■ Written task ■
Set down each line from the start of the material exactly, please, up to and including the one that contains "Rendered at 2000 by 1126 pixels.".

■ Records shown ■
--- START ---

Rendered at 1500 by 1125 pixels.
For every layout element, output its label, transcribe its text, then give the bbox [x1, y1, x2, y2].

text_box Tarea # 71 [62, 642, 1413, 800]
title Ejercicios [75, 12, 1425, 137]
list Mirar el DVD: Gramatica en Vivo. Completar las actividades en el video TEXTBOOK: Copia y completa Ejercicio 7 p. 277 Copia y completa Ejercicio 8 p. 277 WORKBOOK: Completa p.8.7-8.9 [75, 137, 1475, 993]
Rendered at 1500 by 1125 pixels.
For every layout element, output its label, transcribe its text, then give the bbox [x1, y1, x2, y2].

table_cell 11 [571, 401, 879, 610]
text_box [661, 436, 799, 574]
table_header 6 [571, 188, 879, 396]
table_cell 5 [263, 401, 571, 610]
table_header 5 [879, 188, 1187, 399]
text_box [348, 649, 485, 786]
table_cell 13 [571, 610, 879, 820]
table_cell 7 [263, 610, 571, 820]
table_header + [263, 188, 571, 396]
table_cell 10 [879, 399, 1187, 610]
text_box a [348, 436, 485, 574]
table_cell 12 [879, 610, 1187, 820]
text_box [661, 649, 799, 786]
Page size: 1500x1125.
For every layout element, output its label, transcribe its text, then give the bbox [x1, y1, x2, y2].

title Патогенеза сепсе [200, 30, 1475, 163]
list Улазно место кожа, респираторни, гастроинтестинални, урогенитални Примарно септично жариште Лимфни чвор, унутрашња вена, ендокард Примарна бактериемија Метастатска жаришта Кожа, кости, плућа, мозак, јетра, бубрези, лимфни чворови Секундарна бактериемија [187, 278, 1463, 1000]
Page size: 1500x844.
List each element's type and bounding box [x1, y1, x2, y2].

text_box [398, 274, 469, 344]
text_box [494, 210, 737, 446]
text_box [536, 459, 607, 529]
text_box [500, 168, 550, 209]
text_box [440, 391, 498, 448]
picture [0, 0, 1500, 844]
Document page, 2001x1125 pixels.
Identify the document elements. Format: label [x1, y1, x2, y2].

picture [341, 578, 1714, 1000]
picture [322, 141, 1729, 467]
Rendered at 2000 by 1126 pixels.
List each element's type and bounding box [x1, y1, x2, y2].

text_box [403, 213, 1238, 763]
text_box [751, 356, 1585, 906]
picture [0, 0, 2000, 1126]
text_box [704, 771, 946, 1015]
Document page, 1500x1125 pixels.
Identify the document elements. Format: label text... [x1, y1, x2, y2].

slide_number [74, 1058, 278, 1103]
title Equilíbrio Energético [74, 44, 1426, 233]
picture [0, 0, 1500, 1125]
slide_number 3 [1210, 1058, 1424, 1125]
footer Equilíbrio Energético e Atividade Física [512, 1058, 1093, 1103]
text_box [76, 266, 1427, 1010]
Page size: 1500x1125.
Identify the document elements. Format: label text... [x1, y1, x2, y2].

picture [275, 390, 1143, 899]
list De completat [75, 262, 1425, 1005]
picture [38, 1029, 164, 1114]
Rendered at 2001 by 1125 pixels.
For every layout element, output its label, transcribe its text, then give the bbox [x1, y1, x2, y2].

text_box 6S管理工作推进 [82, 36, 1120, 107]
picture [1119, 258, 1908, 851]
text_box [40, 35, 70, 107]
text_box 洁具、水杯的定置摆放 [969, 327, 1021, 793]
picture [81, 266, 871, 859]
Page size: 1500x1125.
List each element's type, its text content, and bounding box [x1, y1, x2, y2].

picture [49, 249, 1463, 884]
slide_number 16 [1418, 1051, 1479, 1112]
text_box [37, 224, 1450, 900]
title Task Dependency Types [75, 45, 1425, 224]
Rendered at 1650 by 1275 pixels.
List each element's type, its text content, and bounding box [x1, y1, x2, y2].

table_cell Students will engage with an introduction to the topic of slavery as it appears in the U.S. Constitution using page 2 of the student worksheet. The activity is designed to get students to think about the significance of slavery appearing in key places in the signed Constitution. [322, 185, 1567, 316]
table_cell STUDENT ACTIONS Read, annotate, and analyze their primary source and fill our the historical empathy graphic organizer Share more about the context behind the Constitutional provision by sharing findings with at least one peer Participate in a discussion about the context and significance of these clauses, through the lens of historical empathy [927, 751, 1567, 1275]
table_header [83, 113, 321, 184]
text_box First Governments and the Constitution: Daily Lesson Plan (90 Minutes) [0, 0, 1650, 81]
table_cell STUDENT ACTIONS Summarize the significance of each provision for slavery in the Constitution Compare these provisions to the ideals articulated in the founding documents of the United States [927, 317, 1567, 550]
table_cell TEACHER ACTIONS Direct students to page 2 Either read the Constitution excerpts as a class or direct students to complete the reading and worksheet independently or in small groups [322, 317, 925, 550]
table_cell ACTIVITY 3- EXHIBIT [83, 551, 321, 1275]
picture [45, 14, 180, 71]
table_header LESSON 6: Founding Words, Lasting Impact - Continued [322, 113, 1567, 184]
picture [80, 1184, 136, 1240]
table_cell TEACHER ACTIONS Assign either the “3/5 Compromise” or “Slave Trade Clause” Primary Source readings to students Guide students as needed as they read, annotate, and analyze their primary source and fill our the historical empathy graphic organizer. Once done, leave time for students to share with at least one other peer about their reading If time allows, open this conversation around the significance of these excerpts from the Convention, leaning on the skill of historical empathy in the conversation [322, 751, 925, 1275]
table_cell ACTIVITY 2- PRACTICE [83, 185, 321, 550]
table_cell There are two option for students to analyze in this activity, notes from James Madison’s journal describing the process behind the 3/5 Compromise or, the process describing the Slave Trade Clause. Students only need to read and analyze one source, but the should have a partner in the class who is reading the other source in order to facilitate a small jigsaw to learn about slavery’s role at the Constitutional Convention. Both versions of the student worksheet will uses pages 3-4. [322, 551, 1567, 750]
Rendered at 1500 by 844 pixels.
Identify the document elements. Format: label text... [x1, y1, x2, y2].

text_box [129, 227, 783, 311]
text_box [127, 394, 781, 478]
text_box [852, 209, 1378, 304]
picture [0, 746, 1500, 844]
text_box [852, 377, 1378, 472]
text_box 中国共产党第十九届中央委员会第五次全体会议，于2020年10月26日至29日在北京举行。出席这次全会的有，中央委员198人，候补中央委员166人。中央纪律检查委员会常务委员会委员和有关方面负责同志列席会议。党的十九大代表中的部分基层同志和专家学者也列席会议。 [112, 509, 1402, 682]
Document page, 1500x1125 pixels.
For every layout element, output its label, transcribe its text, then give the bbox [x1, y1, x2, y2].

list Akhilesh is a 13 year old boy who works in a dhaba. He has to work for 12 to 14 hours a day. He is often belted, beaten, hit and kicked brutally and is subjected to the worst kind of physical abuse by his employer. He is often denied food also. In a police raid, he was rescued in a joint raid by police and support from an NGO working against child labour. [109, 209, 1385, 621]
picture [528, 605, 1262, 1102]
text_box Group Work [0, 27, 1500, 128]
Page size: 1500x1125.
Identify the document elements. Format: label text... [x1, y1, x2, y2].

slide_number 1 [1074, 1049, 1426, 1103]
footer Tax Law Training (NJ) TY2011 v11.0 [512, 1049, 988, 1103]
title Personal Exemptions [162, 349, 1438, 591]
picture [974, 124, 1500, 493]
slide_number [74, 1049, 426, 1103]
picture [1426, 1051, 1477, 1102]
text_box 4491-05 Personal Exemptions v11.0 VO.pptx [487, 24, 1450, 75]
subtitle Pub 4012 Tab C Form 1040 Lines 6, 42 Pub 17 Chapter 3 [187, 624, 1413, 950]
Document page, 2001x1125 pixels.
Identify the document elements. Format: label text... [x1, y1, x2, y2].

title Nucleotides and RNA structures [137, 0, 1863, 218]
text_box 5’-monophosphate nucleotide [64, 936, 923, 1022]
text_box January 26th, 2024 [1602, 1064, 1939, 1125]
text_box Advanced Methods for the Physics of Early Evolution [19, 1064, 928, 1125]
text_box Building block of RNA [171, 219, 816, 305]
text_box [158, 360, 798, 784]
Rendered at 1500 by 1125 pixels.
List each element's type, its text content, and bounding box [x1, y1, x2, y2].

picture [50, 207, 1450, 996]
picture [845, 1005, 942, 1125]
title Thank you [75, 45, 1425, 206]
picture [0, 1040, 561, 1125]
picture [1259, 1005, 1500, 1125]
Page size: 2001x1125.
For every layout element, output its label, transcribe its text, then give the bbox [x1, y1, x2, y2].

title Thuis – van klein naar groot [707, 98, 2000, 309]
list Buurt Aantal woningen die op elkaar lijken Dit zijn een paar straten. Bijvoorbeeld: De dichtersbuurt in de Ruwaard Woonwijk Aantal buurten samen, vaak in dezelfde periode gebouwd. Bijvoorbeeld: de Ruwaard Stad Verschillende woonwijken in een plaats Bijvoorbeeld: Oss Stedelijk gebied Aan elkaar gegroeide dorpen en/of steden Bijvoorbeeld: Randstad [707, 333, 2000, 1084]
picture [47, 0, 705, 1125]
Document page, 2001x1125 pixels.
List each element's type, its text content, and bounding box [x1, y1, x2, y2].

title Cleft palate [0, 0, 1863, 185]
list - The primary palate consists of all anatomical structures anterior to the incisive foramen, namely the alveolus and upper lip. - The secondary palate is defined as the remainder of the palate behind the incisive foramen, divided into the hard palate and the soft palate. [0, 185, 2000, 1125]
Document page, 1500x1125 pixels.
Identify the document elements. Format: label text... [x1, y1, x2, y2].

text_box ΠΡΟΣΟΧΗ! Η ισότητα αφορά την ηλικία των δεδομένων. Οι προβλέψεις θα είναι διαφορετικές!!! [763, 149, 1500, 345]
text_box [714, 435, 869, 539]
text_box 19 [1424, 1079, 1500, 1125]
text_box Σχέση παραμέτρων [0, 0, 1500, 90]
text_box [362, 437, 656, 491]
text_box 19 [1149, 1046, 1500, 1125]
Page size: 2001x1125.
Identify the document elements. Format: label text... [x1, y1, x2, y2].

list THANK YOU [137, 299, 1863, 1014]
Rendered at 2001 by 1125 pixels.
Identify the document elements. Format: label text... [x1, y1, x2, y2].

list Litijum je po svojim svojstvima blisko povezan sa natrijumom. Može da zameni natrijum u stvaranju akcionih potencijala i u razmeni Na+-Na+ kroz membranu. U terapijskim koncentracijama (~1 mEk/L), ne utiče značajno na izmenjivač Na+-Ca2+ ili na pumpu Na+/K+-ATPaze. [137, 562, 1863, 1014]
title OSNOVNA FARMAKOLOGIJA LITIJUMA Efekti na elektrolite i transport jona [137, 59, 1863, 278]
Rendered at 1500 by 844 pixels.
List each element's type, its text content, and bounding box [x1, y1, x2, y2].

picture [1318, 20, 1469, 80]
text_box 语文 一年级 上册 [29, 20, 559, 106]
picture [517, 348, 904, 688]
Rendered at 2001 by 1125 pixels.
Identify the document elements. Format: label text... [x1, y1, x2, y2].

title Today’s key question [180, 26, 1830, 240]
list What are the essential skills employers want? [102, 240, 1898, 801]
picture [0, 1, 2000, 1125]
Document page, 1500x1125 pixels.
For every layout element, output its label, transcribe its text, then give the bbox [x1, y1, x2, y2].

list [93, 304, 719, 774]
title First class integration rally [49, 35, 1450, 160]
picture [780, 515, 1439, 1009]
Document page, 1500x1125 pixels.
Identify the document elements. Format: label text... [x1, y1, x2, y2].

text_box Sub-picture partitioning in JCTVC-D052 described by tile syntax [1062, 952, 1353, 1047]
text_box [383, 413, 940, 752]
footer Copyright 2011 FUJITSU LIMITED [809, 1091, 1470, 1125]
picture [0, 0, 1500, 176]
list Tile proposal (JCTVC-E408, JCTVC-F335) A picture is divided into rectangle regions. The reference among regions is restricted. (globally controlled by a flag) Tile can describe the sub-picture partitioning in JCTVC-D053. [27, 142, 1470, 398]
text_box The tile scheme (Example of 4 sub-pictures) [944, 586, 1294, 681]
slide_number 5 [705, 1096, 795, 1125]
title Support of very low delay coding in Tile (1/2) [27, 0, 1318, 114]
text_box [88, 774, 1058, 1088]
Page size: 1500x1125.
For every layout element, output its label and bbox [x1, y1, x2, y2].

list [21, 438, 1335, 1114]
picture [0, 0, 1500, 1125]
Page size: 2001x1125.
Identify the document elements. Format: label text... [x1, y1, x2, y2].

--- END ---

■ Answer to the exercise ■
Rendered at 1500 by 1125 pixels.
For every layout element, output its label, transcribe its text, then give the bbox [x1, y1, x2, y2].

text_box Tarea # 71 [62, 642, 1413, 800]
title Ejercicios [75, 12, 1425, 137]
list Mirar el DVD: Gramatica en Vivo. Completar las actividades en el video TEXTBOOK: Copia y completa Ejercicio 7 p. 277 Copia y completa Ejercicio 8 p. 277 WORKBOOK: Completa p.8.7-8.9 [75, 137, 1475, 993]
Rendered at 1500 by 1125 pixels.
For every layout element, output its label, transcribe its text, then give the bbox [x1, y1, x2, y2].

table_cell 11 [571, 401, 879, 610]
text_box [661, 436, 799, 574]
table_header 6 [571, 188, 879, 396]
table_cell 5 [263, 401, 571, 610]
table_header 5 [879, 188, 1187, 399]
text_box [348, 649, 485, 786]
table_cell 13 [571, 610, 879, 820]
table_cell 7 [263, 610, 571, 820]
table_header + [263, 188, 571, 396]
table_cell 10 [879, 399, 1187, 610]
text_box a [348, 436, 485, 574]
table_cell 12 [879, 610, 1187, 820]
text_box [661, 649, 799, 786]
Page size: 1500x1125.
For every layout element, output its label, transcribe its text, then give the bbox [x1, y1, x2, y2].

title Патогенеза сепсе [200, 30, 1475, 163]
list Улазно место кожа, респираторни, гастроинтестинални, урогенитални Примарно септично жариште Лимфни чвор, унутрашња вена, ендокард Примарна бактериемија Метастатска жаришта Кожа, кости, плућа, мозак, јетра, бубрези, лимфни чворови Секундарна бактериемија [187, 278, 1463, 1000]
Page size: 1500x844.
List each element's type and bounding box [x1, y1, x2, y2].

text_box [398, 274, 469, 344]
text_box [494, 210, 737, 446]
text_box [536, 459, 607, 529]
text_box [500, 168, 550, 209]
text_box [440, 391, 498, 448]
picture [0, 0, 1500, 844]
Document page, 2001x1125 pixels.
Identify the document elements. Format: label [x1, y1, x2, y2].

picture [341, 578, 1714, 1000]
picture [322, 141, 1729, 467]
Rendered at 2000 by 1126 pixels.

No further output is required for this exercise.